U wordt aangeraden alle renderbare modellen in de grippositie van de controller weer te geven, omdat de oorsprong van het model is afgestemd op dit punt in de fysieke wereld. Als u controllermodellen weergeeft, wilt u mogelijk raycasten naar uw scène vanuit de aanwijzerpositie, die de straal vertegenwoordigt waarover gebruikers natuurlijk verwachten te wijzen, gezien het fysieke ontwerp van die controller.

Zie de sectie Het bewegingscontrollermodel weergeven in Unity voor meer informatie over het dynamisch laden van controllermodellen in Unity.

Lijnillustratie voor 2D-controller Hoewel we u aanraden om tips en opdrachten voor in-app-controller te koppelen aan de in-app controllermodellen zelf, willen sommige ontwikkelaars mogelijk 2D-regelillustraties van de bewegingscontrollers gebruiken in de platte gebruikersinterface voor zelfstudies of procedures. Voor deze ontwikkelaars hebben we .png motion controller lineart-bestanden beschikbaar gemaakt in zowel zwart als wit hieronder (klik met de rechtermuisknop om op te slaan).

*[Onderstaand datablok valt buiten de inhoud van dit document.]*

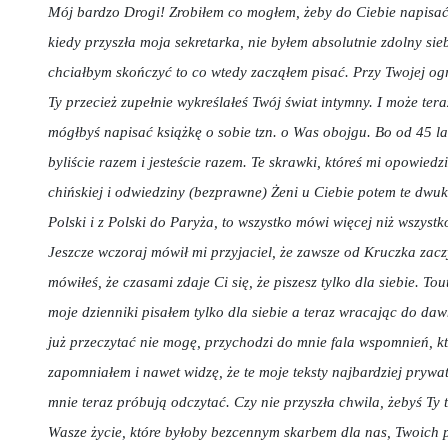
Mój bardzo Drogi! Zrobiłem co mogłem, żeby do Ciebie napisać r
kiedy przyszła moja sekretarka, nie byłem absolutnie zdolny si
chciałbym skończyć to co wtedy zacząłem pisać. Przy Twojej ogr
Ty przecież zupełnie wykreślałeś Twój świat intymny. I może tera
mógłbyś napisać książkę o sobie tzn. o Was obojgu. Bo od 45 l
byliście razem i jesteście razem. Te skrawki, któreś mi opowiedzi
chińskiej i odwiedziny (bezprawne) Żeni u Ciebie potem te dwuk
Polski i z Polski do Paryża, to wszystko mówi więcej niż wszyst
Jeszcze wczoraj mówił mi przyjaciel, że zawsze od Kruczka zac
mówiłeś, że czasami zdaje Ci się, że piszesz tylko dla siebie. To
moje dzienniki pisałem tylko dla siebie a teraz wracając do da
już przeczytać nie mogę, przychodzi do mnie fala wspomnień, kt
zapomniałem i nawet widzę, że te moje teksty najbardziej prywat
mnie teraz próbują odczytać. Czy nie przyszła chwila, żebyś Ty t
Wasze życie, które byłoby bezcennym skarbem dla nas, Twoich pr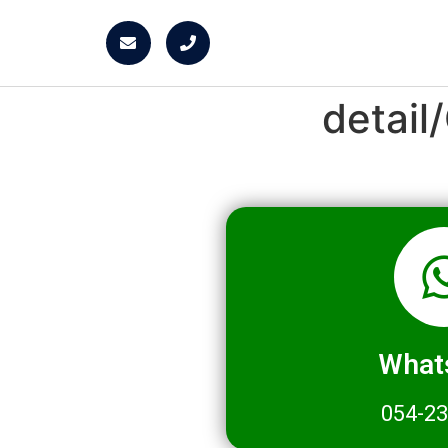
detai
What
054-2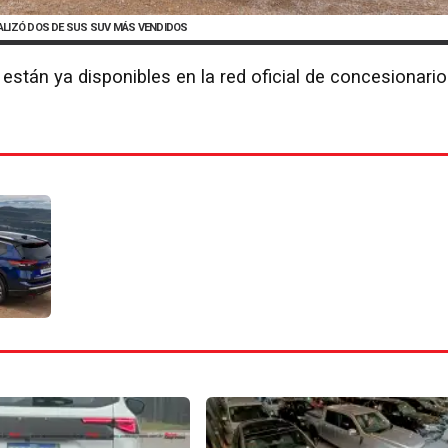
ALIZÓ DOS DE SUS SUV MÁS VENDIDOS
están ya disponibles en la red oficial de concesionari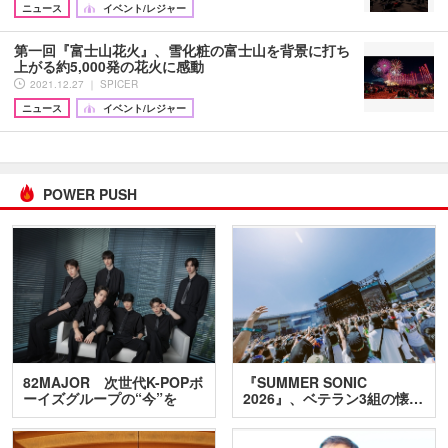
ニュース
イベント/レジャー
第一回『富士山花火』、雪化粧の富士山を背景に打ち
上がる約5,000発の花火に感動
2021.12.27 ｜ SPICER
ニュース
イベント/レジャー
POWER PUSH
82MAJOR 次世代K-POPボ
『SUMMER SONIC
ーイズグループの“今”を
2026』、ベテラン3組の懐…
訊…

Voorbeeld van regelillustratie voor bewegingscontrollers

Regelillustratie van bewegingscontrollers met volledige resolutie in ''''wit'''

Regelillustratie van bewegingscontrollers met volledige resolutie in zwart

Veelgestelde vragen

Kan ik bewegingscontrollers koppelen aan meerdere pc's?

Bewegingscontrollers ondersteunen koppelen met één pc. Volg de instructies voor het instellen van de bewegingscontroller om uw controllers te koppelen.

Hoe kan ik de firmware van de bewegingscontroller bijwerken?

De firmware van de bewegingscontroller maakt deel uit van het stuurprogramma van de headset en wordt, indien nodig, automatisch bijgewerkt bij de verbinding. Firmware-updates duren meestal 1-2 minuten, afhankelijk van de Bluetooth-radio en de verbindingskwaliteit. In zeldzame gevallen kunnen updates van controllerfirmware tot 10 minuten duren, wat kan duiden op een slechte Bluetooth-verbinding of radiostoring. Zie Best practices voor Bluetooth in de Handleiding voor liefhebbers om verbindingsproblemen op te lossen. Na een firmware-update worden controllers opnieuw opgestart en opnieuw verbonden met de host-pc (mogelijk merkt u dat de LED's helder worden voor tracering). Als een firmware-update wordt onderbroken (bijvoorbeeld als de controllers stroom verliezen), wordt de volgende keer dat de controllers worden ingeschakeld, opnieuw geprobeerd.

Hoe kan ik het batterijniveau controleren?

In het Windows Mixed Reality huis kunt u de controller omdraaien om het batterijniveau aan de achterkant van het virtuele model te bekijken. Er is geen indicator voor het fysieke batterijniveau.

Kunt u deze controllers gebruiken zonder headset? Alleen voor de invoer van de joystick/trigger/etc?

Niet voor universele Windows-toepassingen.

Problemen oplossen

Zie problemen met bewegingscontrollers oplossen in de Enthusiast Guide.

Feedback/bugs van bewegingscontroller indienen

Geef ons feedback in de Feedback-hub met behulp van de categorie 'Mixed Reality -> Invoer'.